=== Section Start ===
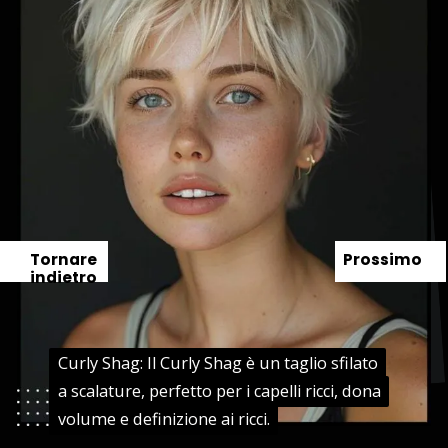
Tornare
Prossimo
indietro
Curly Shag: Il Curly Shag è un taglio sfilato
Curly Shag: Il Curly Shag è un taglio sfilato
a scalature, perfetto per i capelli ricci, dona
a scalature, perfetto per i capelli ricci, dona
volume e definizione ai ricci.
volume e definizione ai ricci.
=== Section End ===
:: What the task requires ::
Each record above needs to be transcribed word for word, with its pictures omitted.

:: Answer to this task ::
Tornare
Prossimo
indietro
Curly Shag: Il Curly Shag è un taglio sfilato
Curly Shag: Il Curly Shag è un taglio sfilato
a scalature, perfetto per i capelli ricci, dona
a scalature, perfetto per i capelli ricci, dona
volume e definizione ai ricci.
volume e definizione ai ricci.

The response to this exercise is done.